#### Exercise 1:
Answer these questions using the mailing-list post on boundary lines:
(a) On what date and at what time was the reply sent?
(b) Over the Turnpike, which road does the boundary line follow on the OpenStreetMap view?
(c) According to the quoted message, where does USGS place that line?
#### Exercise 2:
Carry on the mailing-list post on boundary lines, starting right after its final sentence.

#### Reading text:
[Talk-us] Best sources for boundary lines?

Apollinaris Schoell aschoell at gmail.com
Tue Jun 15 00:10:03 BST 2010


On Mon, Jun 14, 2010 at 1:55 PM, Nathan Edgars II <neroute2 at gmail.com>wrote:

> (note: I'm talking about boundaries that have stayed in the same place
> during recent times, not those that change every year by annexations.)
> While the TIGER data is pretty good for these boundaries, it has some
> precision issues. For example, at
>
> http://www.openstreetmap.org/?lat=40.81072&lon=-74.06072&zoom=16&layers=B000FTF
> the line is shown following Paterson Plank Road over the Turnpike,
> while USGS places it on the former pre-Turnpike alignment of the road:
> http://mapper.acme.com/?ll=40.80869,-74.06204&z=16&t=T Other (probably
> unusable) sources such as http://gis.co.bergen.nj.us/appbase/ and
> http://www.state.nj.us/transportation/gis/maps/bergen.pdf agree with
> USGS.

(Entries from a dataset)
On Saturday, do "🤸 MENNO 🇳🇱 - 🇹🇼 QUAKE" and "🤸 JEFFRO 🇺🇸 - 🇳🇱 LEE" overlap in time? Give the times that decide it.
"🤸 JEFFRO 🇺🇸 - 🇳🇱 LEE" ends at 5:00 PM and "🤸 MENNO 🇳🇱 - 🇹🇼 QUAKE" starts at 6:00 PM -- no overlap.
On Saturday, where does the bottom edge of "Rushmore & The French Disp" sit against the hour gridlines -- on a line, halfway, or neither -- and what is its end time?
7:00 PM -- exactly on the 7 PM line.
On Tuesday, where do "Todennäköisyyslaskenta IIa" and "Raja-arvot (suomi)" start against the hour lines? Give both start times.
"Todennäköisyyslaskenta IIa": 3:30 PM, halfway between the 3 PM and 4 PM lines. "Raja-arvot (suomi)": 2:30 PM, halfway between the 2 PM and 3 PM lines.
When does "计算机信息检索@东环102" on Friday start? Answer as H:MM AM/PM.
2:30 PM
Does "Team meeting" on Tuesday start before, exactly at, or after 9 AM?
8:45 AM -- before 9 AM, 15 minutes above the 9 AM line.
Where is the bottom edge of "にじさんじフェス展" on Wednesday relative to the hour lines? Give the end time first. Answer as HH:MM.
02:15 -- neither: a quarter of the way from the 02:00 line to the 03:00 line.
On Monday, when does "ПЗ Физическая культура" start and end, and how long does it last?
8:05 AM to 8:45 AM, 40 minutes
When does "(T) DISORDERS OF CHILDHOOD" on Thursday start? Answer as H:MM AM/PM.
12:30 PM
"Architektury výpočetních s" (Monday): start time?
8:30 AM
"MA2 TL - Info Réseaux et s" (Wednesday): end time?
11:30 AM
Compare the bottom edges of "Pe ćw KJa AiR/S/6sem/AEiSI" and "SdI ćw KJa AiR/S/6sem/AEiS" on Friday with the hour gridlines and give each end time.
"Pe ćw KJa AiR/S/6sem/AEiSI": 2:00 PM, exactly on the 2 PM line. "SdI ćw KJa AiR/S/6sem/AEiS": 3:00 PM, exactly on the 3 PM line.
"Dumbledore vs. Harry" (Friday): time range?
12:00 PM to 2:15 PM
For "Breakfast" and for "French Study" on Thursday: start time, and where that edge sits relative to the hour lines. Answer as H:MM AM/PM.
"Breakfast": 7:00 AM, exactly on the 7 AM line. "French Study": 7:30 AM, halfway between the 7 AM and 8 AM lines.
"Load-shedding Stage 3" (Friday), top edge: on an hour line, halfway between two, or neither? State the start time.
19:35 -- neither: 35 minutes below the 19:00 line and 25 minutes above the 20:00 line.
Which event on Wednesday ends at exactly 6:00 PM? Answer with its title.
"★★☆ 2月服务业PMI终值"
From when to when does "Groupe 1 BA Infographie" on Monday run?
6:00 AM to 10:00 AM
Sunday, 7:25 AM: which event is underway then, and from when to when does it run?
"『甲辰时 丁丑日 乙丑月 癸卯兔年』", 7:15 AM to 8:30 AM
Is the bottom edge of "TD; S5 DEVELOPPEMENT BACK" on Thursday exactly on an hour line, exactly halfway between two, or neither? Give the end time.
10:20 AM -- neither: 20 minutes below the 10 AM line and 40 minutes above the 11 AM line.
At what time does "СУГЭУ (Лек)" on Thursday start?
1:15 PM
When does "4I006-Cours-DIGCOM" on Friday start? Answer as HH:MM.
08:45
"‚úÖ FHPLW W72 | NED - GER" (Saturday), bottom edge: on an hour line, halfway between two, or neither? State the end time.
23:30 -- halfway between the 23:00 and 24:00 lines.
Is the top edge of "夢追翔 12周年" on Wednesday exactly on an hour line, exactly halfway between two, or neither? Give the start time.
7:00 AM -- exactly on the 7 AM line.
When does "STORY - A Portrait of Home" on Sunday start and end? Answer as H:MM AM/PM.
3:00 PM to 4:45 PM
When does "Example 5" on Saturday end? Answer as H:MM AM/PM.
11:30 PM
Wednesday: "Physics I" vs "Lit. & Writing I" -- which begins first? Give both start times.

#### Response 1:
(a) Tue Jun 15, at 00:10:03 BST, 2010
(b) Paterson Plank Road
(c) On the former pre-Turnpike alignment of the road

#### Response 2:
>
> So the question is: for boundaries that have not changed since the
> USGS topos were created, can it be assumed that they will be more
> precise than the TIGER data? Are there any other usable sources that
> will be more precise than TIGER?
>
>
my experience is that TIGER is the worst. USGS also matches with natural
features fences, ... where this can be checked against Yahoo sat images.
 for better data you can try to get state/county data.
be careful to use USGS from terraserver. a couple of areas are shifted or
randomly stretched.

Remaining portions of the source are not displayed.